─── Records to use

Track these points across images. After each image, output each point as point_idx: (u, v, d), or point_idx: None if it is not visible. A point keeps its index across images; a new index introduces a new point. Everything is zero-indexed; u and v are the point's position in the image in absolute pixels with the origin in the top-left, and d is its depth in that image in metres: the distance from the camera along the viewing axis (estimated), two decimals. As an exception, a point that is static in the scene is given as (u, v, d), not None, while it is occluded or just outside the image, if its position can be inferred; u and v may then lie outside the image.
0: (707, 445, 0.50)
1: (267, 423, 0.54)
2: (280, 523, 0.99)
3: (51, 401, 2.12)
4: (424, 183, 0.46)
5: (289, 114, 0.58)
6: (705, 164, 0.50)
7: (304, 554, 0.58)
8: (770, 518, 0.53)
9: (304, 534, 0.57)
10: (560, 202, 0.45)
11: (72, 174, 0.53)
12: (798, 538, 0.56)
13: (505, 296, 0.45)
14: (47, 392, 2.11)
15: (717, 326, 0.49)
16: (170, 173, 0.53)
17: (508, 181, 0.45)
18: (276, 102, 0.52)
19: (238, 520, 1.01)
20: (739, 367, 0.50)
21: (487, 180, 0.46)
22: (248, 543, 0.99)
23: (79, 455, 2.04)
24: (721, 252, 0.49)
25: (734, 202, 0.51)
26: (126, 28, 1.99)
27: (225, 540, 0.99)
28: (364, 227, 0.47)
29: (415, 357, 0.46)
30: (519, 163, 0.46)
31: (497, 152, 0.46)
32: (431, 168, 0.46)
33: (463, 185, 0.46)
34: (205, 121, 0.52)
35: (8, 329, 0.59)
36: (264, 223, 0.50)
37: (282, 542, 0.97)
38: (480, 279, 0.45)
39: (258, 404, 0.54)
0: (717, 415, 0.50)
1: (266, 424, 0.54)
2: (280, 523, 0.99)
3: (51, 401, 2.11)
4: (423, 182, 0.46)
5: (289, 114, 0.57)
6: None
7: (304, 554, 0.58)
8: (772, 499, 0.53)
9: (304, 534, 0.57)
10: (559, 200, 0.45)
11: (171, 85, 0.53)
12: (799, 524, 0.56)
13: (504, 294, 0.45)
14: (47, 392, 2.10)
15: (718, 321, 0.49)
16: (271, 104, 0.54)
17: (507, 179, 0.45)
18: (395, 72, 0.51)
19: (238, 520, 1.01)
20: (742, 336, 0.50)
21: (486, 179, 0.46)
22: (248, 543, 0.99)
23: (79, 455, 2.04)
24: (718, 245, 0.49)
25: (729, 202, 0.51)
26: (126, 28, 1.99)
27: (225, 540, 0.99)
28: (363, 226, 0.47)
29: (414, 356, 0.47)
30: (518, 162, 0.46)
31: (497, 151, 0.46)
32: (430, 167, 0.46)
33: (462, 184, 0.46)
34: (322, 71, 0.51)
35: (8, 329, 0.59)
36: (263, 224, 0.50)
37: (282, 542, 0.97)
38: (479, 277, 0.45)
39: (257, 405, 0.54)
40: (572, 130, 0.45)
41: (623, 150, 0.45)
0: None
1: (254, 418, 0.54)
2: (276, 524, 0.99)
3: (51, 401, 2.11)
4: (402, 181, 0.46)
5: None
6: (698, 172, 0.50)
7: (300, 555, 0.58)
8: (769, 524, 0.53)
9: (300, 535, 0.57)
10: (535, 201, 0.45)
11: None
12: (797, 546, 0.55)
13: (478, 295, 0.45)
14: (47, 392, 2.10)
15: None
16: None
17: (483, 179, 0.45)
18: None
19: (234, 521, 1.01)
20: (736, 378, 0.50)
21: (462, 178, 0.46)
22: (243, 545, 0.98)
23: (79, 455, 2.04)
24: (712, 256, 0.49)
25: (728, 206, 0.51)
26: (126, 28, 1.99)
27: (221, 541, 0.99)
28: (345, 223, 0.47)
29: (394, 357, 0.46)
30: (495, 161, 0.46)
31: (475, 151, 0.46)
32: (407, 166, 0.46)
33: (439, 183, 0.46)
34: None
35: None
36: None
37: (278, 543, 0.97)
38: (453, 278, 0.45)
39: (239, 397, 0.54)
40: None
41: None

──────
─── Records to use

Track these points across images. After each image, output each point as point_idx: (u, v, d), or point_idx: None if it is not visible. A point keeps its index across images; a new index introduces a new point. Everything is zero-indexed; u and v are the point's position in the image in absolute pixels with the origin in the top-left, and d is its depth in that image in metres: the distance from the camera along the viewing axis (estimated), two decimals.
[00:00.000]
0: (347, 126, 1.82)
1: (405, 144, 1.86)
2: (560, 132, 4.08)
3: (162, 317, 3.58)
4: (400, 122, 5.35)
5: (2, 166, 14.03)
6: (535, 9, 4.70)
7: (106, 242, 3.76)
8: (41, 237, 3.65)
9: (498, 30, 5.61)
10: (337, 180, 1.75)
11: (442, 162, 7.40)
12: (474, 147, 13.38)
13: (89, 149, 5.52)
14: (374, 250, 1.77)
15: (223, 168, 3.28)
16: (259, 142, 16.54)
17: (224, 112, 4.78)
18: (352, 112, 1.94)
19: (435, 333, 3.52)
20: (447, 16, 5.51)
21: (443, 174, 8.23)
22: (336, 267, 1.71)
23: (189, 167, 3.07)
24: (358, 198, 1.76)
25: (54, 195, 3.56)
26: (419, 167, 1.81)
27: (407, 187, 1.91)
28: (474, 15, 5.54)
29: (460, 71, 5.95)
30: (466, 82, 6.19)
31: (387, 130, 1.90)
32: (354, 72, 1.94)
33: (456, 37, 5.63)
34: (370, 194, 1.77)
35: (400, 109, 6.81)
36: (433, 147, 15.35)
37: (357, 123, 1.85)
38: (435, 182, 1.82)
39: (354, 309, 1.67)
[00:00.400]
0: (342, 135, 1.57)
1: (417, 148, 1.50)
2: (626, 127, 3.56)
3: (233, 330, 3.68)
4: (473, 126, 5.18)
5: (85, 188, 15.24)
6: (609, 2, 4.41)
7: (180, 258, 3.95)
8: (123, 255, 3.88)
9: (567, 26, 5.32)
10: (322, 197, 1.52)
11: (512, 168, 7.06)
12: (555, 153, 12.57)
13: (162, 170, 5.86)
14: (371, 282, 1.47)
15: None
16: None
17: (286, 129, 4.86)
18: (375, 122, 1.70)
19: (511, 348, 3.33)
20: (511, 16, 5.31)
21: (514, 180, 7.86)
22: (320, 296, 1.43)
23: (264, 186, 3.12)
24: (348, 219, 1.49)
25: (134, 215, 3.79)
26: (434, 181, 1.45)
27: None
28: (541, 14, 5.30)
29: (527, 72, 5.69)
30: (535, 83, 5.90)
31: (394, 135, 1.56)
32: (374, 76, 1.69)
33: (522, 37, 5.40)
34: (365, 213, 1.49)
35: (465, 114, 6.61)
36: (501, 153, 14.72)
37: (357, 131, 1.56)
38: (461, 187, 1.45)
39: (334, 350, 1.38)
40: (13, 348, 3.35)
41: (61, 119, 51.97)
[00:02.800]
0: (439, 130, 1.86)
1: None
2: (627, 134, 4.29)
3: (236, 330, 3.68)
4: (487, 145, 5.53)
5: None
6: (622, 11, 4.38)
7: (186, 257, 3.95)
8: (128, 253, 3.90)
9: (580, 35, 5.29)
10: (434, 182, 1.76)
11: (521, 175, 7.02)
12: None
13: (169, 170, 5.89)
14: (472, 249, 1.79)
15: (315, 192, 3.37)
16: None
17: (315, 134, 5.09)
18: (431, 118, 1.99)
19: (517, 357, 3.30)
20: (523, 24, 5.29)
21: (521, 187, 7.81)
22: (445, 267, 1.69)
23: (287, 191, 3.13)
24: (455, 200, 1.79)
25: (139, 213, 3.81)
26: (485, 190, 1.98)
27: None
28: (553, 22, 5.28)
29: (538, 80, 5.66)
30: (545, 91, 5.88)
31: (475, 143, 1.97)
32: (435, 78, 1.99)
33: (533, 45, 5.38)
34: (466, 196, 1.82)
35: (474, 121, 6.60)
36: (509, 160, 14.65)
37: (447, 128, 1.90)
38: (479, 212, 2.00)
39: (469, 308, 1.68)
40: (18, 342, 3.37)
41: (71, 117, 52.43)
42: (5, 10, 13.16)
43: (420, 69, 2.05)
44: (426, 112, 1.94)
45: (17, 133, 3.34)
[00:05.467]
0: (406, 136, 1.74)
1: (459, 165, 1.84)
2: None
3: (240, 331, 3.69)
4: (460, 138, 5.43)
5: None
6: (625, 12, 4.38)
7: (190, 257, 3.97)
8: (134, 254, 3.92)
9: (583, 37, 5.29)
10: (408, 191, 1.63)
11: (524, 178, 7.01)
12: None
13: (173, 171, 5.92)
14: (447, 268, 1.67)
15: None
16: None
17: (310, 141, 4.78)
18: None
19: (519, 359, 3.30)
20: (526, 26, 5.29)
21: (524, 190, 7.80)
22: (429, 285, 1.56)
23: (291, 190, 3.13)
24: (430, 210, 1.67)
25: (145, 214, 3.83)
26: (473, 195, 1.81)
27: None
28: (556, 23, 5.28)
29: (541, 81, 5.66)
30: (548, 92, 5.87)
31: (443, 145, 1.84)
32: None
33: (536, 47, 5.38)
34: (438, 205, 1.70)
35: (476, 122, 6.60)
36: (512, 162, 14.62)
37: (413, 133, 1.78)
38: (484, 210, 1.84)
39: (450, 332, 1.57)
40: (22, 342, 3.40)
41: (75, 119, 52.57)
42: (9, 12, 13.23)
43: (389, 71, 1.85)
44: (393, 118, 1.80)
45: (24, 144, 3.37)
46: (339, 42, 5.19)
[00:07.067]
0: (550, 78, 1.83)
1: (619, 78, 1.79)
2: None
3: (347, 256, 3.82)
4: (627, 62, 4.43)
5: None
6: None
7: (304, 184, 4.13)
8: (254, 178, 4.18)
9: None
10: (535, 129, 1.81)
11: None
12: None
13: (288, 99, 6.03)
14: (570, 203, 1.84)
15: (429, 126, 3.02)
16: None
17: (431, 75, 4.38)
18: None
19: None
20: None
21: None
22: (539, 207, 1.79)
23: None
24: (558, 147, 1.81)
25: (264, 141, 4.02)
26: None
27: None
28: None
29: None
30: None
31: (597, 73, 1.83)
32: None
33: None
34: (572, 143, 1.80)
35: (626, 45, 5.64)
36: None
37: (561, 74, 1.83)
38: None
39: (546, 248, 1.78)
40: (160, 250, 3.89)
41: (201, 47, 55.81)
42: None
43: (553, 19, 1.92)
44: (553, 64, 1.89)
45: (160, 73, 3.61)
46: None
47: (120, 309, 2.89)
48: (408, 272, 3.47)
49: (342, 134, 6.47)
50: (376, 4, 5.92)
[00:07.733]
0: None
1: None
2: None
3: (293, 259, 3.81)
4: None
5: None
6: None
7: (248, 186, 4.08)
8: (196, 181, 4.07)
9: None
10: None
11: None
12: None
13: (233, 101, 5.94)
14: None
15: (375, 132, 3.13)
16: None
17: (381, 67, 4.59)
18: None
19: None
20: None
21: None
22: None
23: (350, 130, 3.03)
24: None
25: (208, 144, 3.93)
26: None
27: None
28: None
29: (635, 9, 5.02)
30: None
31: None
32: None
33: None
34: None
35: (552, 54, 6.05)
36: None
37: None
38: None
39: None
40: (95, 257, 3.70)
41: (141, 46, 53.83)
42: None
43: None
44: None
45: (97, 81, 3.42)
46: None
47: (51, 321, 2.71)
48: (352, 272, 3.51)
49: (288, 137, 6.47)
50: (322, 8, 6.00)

──────

### [Problem details]
All that belongs in the answer is the run of lines above from the line containing "outside the image." through the line containing "40: (572, 130, 0.45)", exactly as written.

### [Result]
Track these points across images. After each image, output each point as point_idx: (u, v, d), or point_idx: None if it is not visible. A point keeps its index across images; a new index introduces a new point. Everything is zero-indexed; u and v are the point's position in the image in absolute pixels with the origin in the top-left, and d is its depth in that image in metres: the distance from the camera along the viewing axis (estimated), two decimals. As an exception, a point that is static in the scene is given as (u, v, d), not None, while it is occluded or just outside the image, if its position can be inferred; u and v may then lie outside the image.
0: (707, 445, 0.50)
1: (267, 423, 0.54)
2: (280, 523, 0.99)
3: (51, 401, 2.12)
4: (424, 183, 0.46)
5: (289, 114, 0.58)
6: (705, 164, 0.50)
7: (304, 554, 0.58)
8: (770, 518, 0.53)
9: (304, 534, 0.57)
10: (560, 202, 0.45)
11: (72, 174, 0.53)
12: (798, 538, 0.56)
13: (505, 296, 0.45)
14: (47, 392, 2.11)
15: (717, 326, 0.49)
16: (170, 173, 0.53)
17: (508, 181, 0.45)
18: (276, 102, 0.52)
19: (238, 520, 1.01)
20: (739, 367, 0.50)
21: (487, 180, 0.46)
22: (248, 543, 0.99)
23: (79, 455, 2.04)
24: (721, 252, 0.49)
25: (734, 202, 0.51)
26: (126, 28, 1.99)
27: (225, 540, 0.99)
28: (364, 227, 0.47)
29: (415, 357, 0.46)
30: (519, 163, 0.46)
31: (497, 152, 0.46)
32: (431, 168, 0.46)
33: (463, 185, 0.46)
34: (205, 121, 0.52)
35: (8, 329, 0.59)
36: (264, 223, 0.50)
37: (282, 542, 0.97)
38: (480, 279, 0.45)
39: (258, 404, 0.54)
0: (717, 415, 0.50)
1: (266, 424, 0.54)
2: (280, 523, 0.99)
3: (51, 401, 2.11)
4: (423, 182, 0.46)
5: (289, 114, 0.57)
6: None
7: (304, 554, 0.58)
8: (772, 499, 0.53)
9: (304, 534, 0.57)
10: (559, 200, 0.45)
11: (171, 85, 0.53)
12: (799, 524, 0.56)
13: (504, 294, 0.45)
14: (47, 392, 2.10)
15: (718, 321, 0.49)
16: (271, 104, 0.54)
17: (507, 179, 0.45)
18: (395, 72, 0.51)
19: (238, 520, 1.01)
20: (742, 336, 0.50)
21: (486, 179, 0.46)
22: (248, 543, 0.99)
23: (79, 455, 2.04)
24: (718, 245, 0.49)
25: (729, 202, 0.51)
26: (126, 28, 1.99)
27: (225, 540, 0.99)
28: (363, 226, 0.47)
29: (414, 356, 0.47)
30: (518, 162, 0.46)
31: (497, 151, 0.46)
32: (430, 167, 0.46)
33: (462, 184, 0.46)
34: (322, 71, 0.51)
35: (8, 329, 0.59)
36: (263, 224, 0.50)
37: (282, 542, 0.97)
38: (479, 277, 0.45)
39: (257, 405, 0.54)
40: (572, 130, 0.45)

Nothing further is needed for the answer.